That’s right. I’m calling Norman Rockwell out.
He’s the man who painted the iconic pictures that told the world how families should look for the holidays. He showed them dressed in their Sunday best surrounded by extended family, all smiling as they sit around the Thanksgiving table while Grandpa cuts the turkey.
Don’t get me wrong, I love his paintings. But they do set everyone up for disappointment. Has anyone ever duplicated the scene in “Thanksgiving Day”?
I have memories of going to Grandpa and Grandma’s farm when I was young and everyone sitting around the table while Grandpa carved the turkey. And with my other Grandparents (we were a family that did the every other year thing) we did indeed dress in our Sunday best and cram into the formal dining room for Thanksgiving.

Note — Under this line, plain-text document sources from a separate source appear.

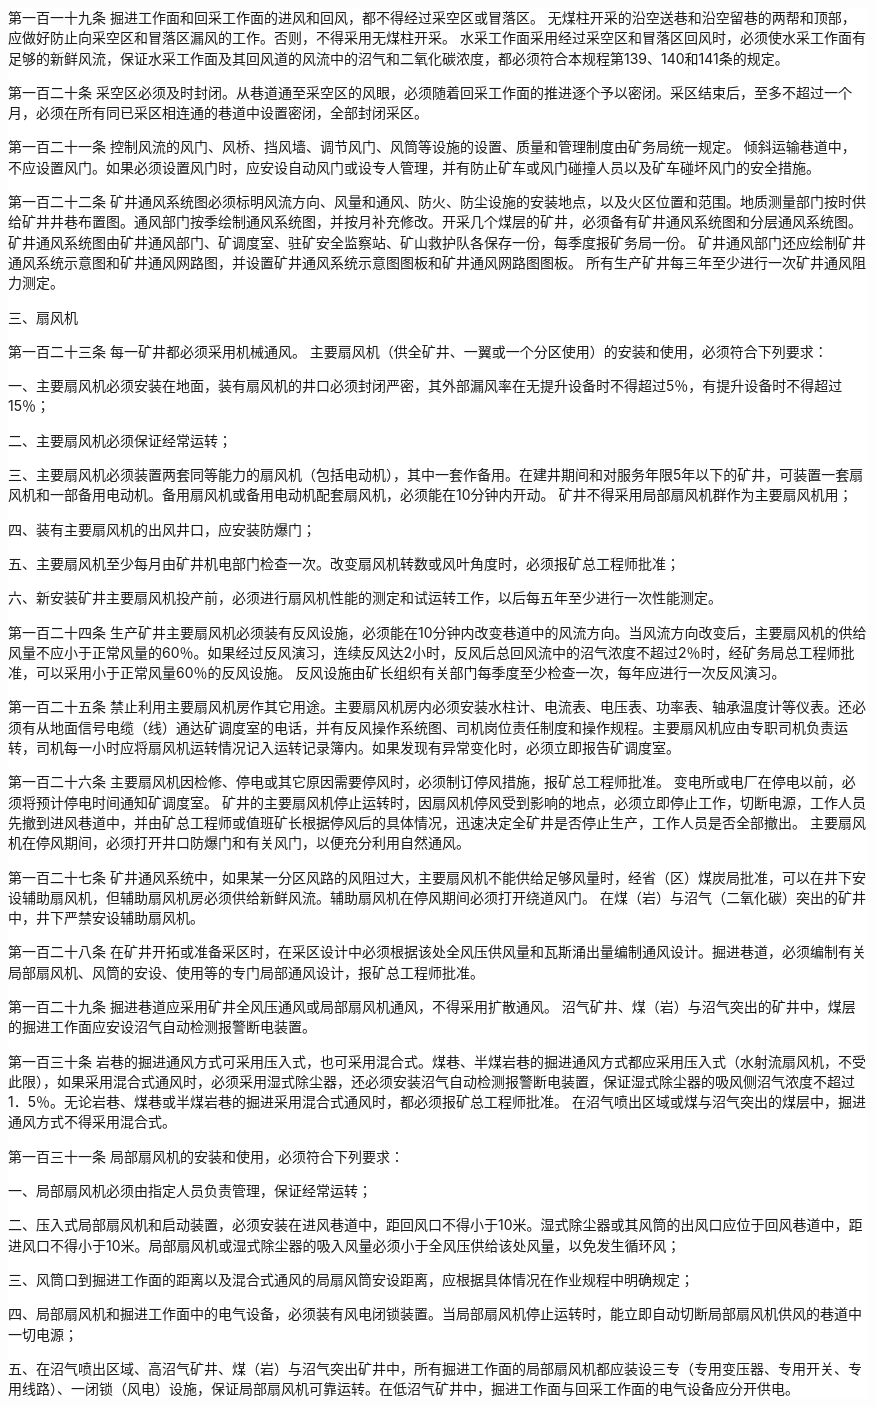 第一百一十九条 掘进工作面和回采工作面的进风和回风，都不得经过采空区或冒落区。 无煤柱开采的沿空送巷和沿空留巷的两帮和顶部，应做好防止向采空区和冒落区漏风的工作。否则，不得采用无煤柱开采。 水采工作面采用经过采空区和冒落区回风时，必须使水采工作面有足够的新鲜风流，保证水采工作面及其回风道的风流中的沼气和二氧化碳浓度，都必须符合本规程第139、140和141条的规定。

第一百二十条 采空区必须及时封闭。从巷道通至采空区的风眼，必须随着回采工作面的推进逐个予以密闭。采区结束后，至多不超过一个月，必须在所有同已采区相连通的巷道中设置密闭，全部封闭采区。

第一百二十一条 控制风流的风门、风桥、挡风墙、调节风门、风筒等设施的设置、质量和管理制度由矿务局统一规定。 倾斜运输巷道中，不应设置风门。如果必须设置风门时，应安设自动风门或设专人管理，并有防止矿车或风门碰撞人员以及矿车碰坏风门的安全措施。

第一百二十二条 矿井通风系统图必须标明风流方向、风量和通风、防火、防尘设施的安装地点，以及火区位置和范围。地质测量部门按时供给矿井井巷布置图。通风部门按季绘制通风系统图，并按月补充修改。开采几个煤层的矿井，必须备有矿井通风系统图和分层通风系统图。矿井通风系统图由矿井通风部门、矿调度室、驻矿安全监察站、矿山救护队各保存一份，每季度报矿务局一份。 矿井通风部门还应绘制矿井通风系统示意图和矿井通风网路图，并设置矿井通风系统示意图图板和矿井通风网路图图板。 所有生产矿井每三年至少进行一次矿井通风阻力测定。

三、扇风机

第一百二十三条 每一矿井都必须采用机械通风。 主要扇风机（供全矿井、一翼或一个分区使用）的安装和使用，必须符合下列要求：

一、主要扇风机必须安装在地面，装有扇风机的井口必须封闭严密，其外部漏风率在无提升设备时不得超过5％，有提升设备时不得超过15％；

二、主要扇风机必须保证经常运转；

三、主要扇风机必须装置两套同等能力的扇风机（包括电动机），其中一套作备用。在建井期间和对服务年限5年以下的矿井，可装置一套扇风机和一部备用电动机。备用扇风机或备用电动机配套扇风机，必须能在10分钟内开动。 矿井不得采用局部扇风机群作为主要扇风机用；

四、装有主要扇风机的出风井口，应安装防爆门；

五、主要扇风机至少每月由矿井机电部门检查一次。改变扇风机转数或风叶角度时，必须报矿总工程师批准；

六、新安装矿井主要扇风机投产前，必须进行扇风机性能的测定和试运转工作，以后每五年至少进行一次性能测定。

第一百二十四条 生产矿井主要扇风机必须装有反风设施，必须能在10分钟内改变巷道中的风流方向。当风流方向改变后，主要扇风机的供给风量不应小于正常风量的60％。如果经过反风演习，连续反风达2小时，反风后总回风流中的沼气浓度不超过2％时，经矿务局总工程师批准，可以采用小于正常风量60％的反风设施。 反风设施由矿长组织有关部门每季度至少检查一次，每年应进行一次反风演习。

第一百二十五条 禁止利用主要扇风机房作其它用途。主要扇风机房内必须安装水柱计、电流表、电压表、功率表、轴承温度计等仪表。还必须有从地面信号电缆（线）通达矿调度室的电话，并有反风操作系统图、司机岗位责任制度和操作规程。主要扇风机应由专职司机负责运转，司机每一小时应将扇风机运转情况记入运转记录簿内。如果发现有异常变化时，必须立即报告矿调度室。

第一百二十六条 主要扇风机因检修、停电或其它原因需要停风时，必须制订停风措施，报矿总工程师批准。 变电所或电厂在停电以前，必须将预计停电时间通知矿调度室。 矿井的主要扇风机停止运转时，因扇风机停风受到影响的地点，必须立即停止工作，切断电源，工作人员先撤到进风巷道中，并由矿总工程师或值班矿长根据停风后的具体情况，迅速决定全矿井是否停止生产，工作人员是否全部撤出。 主要扇风机在停风期间，必须打开井口防爆门和有关风门，以便充分利用自然通风。

第一百二十七条 矿井通风系统中，如果某一分区风路的风阻过大，主要扇风机不能供给足够风量时，经省（区）煤炭局批准，可以在井下安设辅助扇风机，但辅助扇风机房必须供给新鲜风流。辅助扇风机在停风期间必须打开绕道风门。 在煤（岩）与沼气（二氧化碳）突出的矿井中，井下严禁安设辅助扇风机。

第一百二十八条 在矿井开拓或准备采区时，在采区设计中必须根据该处全风压供风量和瓦斯涌出量编制通风设计。掘进巷道，必须编制有关局部扇风机、风筒的安设、使用等的专门局部通风设计，报矿总工程师批准。

第一百二十九条 掘进巷道应采用矿井全风压通风或局部扇风机通风，不得采用扩散通风。 沼气矿井、煤（岩）与沼气突出的矿井中，煤层的掘进工作面应安设沼气自动检测报警断电装置。

第一百三十条 岩巷的掘进通风方式可采用压入式，也可采用混合式。煤巷、半煤岩巷的掘进通风方式都应采用压入式（水射流扇风机，不受此限），如果采用混合式通风时，必须采用湿式除尘器，还必须安装沼气自动检测报警断电装置，保证湿式除尘器的吸风侧沼气浓度不超过1．5％。无论岩巷、煤巷或半煤岩巷的掘进采用混合式通风时，都必须报矿总工程师批准。 在沼气喷出区域或煤与沼气突出的煤层中，掘进通风方式不得采用混合式。

第一百三十一条 局部扇风机的安装和使用，必须符合下列要求：

一、局部扇风机必须由指定人员负责管理，保证经常运转；

二、压入式局部扇风机和启动装置，必须安装在进风巷道中，距回风口不得小于10米。湿式除尘器或其风筒的出风口应位于回风巷道中，距进风口不得小于10米。局部扇风机或湿式除尘器的吸入风量必须小于全风压供给该处风量，以免发生循环风；

三、风筒口到掘进工作面的距离以及混合式通风的局扇风筒安设距离，应根据具体情况在作业规程中明确规定；

四、局部扇风机和掘进工作面中的电气设备，必须装有风电闭锁装置。当局部扇风机停止运转时，能立即自动切断局部扇风机供风的巷道中一切电源；

五、在沼气喷出区域、高沼气矿井、煤（岩）与沼气突出矿井中，所有掘进工作面的局部扇风机都应装设三专（专用变压器、专用开关、专用线路）、一闭锁（风电）设施，保证局部扇风机可靠运转。在低沼气矿井中，掘进工作面与回采工作面的电气设备应分开供电。
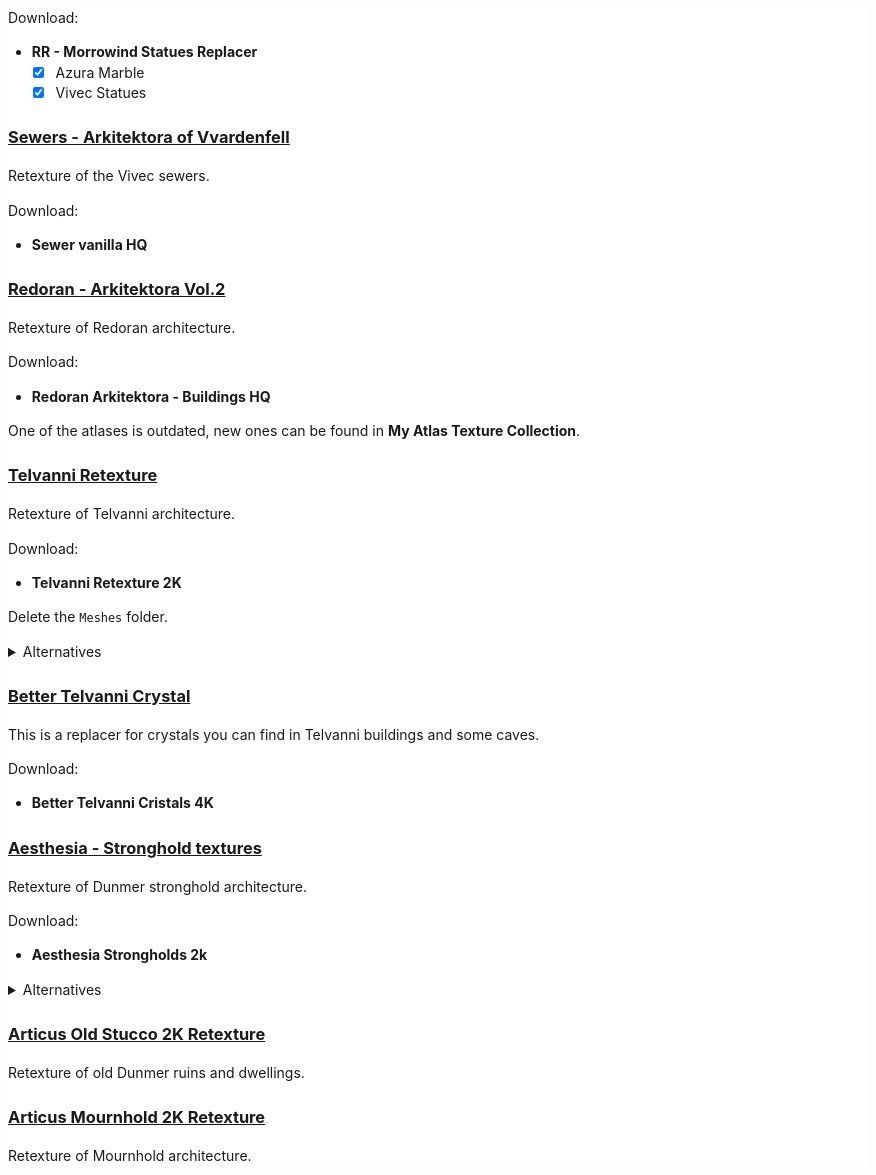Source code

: Download:
- **RR - Morrowind Statues Replacer**
  - [x] Azura Marble
  - [x] Vivec Statues

### [Sewers - Arkitektora of Vvardenfell](https://www.nexusmods.com/morrowind/mods/43144)
Retexture of the Vivec sewers.

Download:
- **Sewer vanilla HQ**

### [Redoran - Arkitektora Vol.2](https://www.nexusmods.com/morrowind/mods/46235)
Retexture of Redoran architecture.

Download:
- **Redoran Arkitektora - Buildings HQ**

One of the atlases is outdated, new ones can be found in **My Atlas Texture Collection**.

### [Telvanni Retexture](https://www.nexusmods.com/morrowind/mods/45516)
Retexture of Telvanni architecture.

Download:
- **Telvanni Retexture 2K**

Delete the `Meshes` folder.

<details><summary>Alternatives</summary></details>

### [Better Telvanni Crystal](https://www.nexusmods.com/morrowind/mods/50818)
This is a replacer for crystals you can find in Telvanni buildings and some caves.

Download:
- **Better Telvanni Cristals 4K**

### [Aesthesia - Stronghold textures](https://www.nexusmods.com/morrowind/mods/46445)
Retexture of Dunmer stronghold architecture.

Download:
- **Aesthesia Strongholds 2k**

<details><summary>Alternatives</summary></details>

### [Articus Old Stucco 2K Retexture](https://www.nexusmods.com/morrowind/mods/45880)
Retexture of old Dunmer ruins and dwellings.

### [Articus Mournhold 2K Retexture](https://www.nexusmods.com/morrowind/mods/46011)
Retexture of Mournhold architecture.
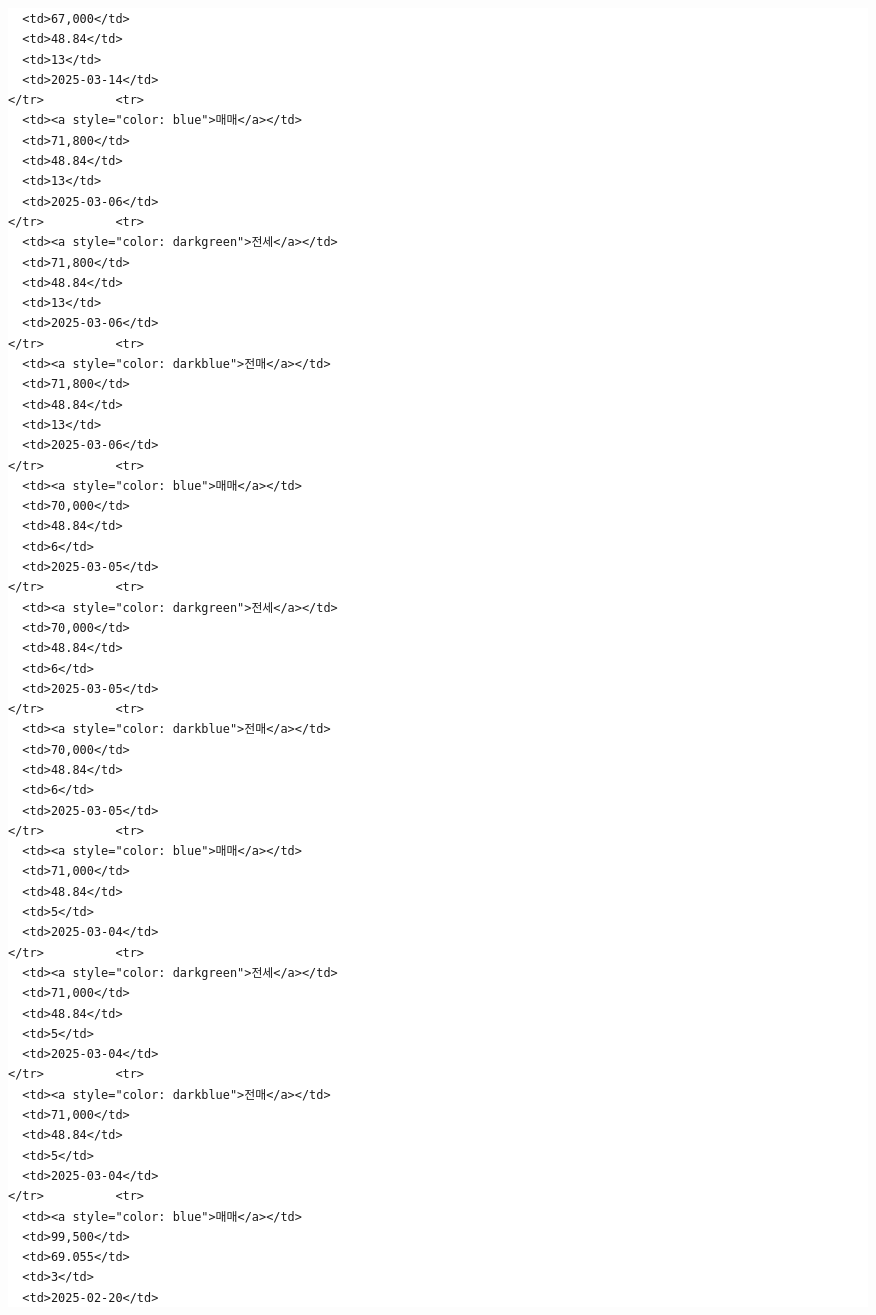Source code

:       <td>67,000</td>
      <td>48.84</td>
      <td>13</td>
      <td>2025-03-14</td>
    </tr>          <tr>
      <td><a style="color: blue">매매</a></td>
      <td>71,800</td>
      <td>48.84</td>
      <td>13</td>
      <td>2025-03-06</td>
    </tr>          <tr>
      <td><a style="color: darkgreen">전세</a></td>
      <td>71,800</td>
      <td>48.84</td>
      <td>13</td>
      <td>2025-03-06</td>
    </tr>          <tr>
      <td><a style="color: darkblue">전매</a></td>
      <td>71,800</td>
      <td>48.84</td>
      <td>13</td>
      <td>2025-03-06</td>
    </tr>          <tr>
      <td><a style="color: blue">매매</a></td>
      <td>70,000</td>
      <td>48.84</td>
      <td>6</td>
      <td>2025-03-05</td>
    </tr>          <tr>
      <td><a style="color: darkgreen">전세</a></td>
      <td>70,000</td>
      <td>48.84</td>
      <td>6</td>
      <td>2025-03-05</td>
    </tr>          <tr>
      <td><a style="color: darkblue">전매</a></td>
      <td>70,000</td>
      <td>48.84</td>
      <td>6</td>
      <td>2025-03-05</td>
    </tr>          <tr>
      <td><a style="color: blue">매매</a></td>
      <td>71,000</td>
      <td>48.84</td>
      <td>5</td>
      <td>2025-03-04</td>
    </tr>          <tr>
      <td><a style="color: darkgreen">전세</a></td>
      <td>71,000</td>
      <td>48.84</td>
      <td>5</td>
      <td>2025-03-04</td>
    </tr>          <tr>
      <td><a style="color: darkblue">전매</a></td>
      <td>71,000</td>
      <td>48.84</td>
      <td>5</td>
      <td>2025-03-04</td>
    </tr>          <tr>
      <td><a style="color: blue">매매</a></td>
      <td>99,500</td>
      <td>69.055</td>
      <td>3</td>
      <td>2025-02-20</td>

But in this day and age, we’re lucky if everyone can even make it home for the holidays. The world has become such a small place. Back in my youth, you were supposed to grow up, get married and move down the street. Now, I have friends who have kids that are teaching in Japan, working with the Peace Corps in Africa and basically spread across the continental United States. And with businesses open the Friday after Thanksgiving it gets harder and harder to get home for that one day.
My kids all work in the service industry and this year my son has to be at work at three a.m. for Black Friday. The youngest is a waitress and will be working a double on the day after and the middle child’s office is open and she needs to be there for her usual eight hours. I’ve planned dinner at one so they can all get to bed early. Last year, I had Thanksgiving on the Sunday before. It seemed easier for them all to take a whole day off and not be stressed, because for me Thanksgiving is about the family coming together more than the actual day. Not the forced making time, the juggling of the when and where, that causes the holiday to become a have too, not a want too.
Families have changed since that picture was painted. The image spoke to a time when the nuclear family, a mother, father and their children was the norm. Now families are made up of so many different and wonderful factions. If I could paint a Thanksgiving picture, it would be of a group of people, all sizes and shapes, all colors, all the many different parts that make up a modern family. They would be holding hands around the table, young and old alike celebrating just being together, just sharing in the moment. And isn’t that how it should be?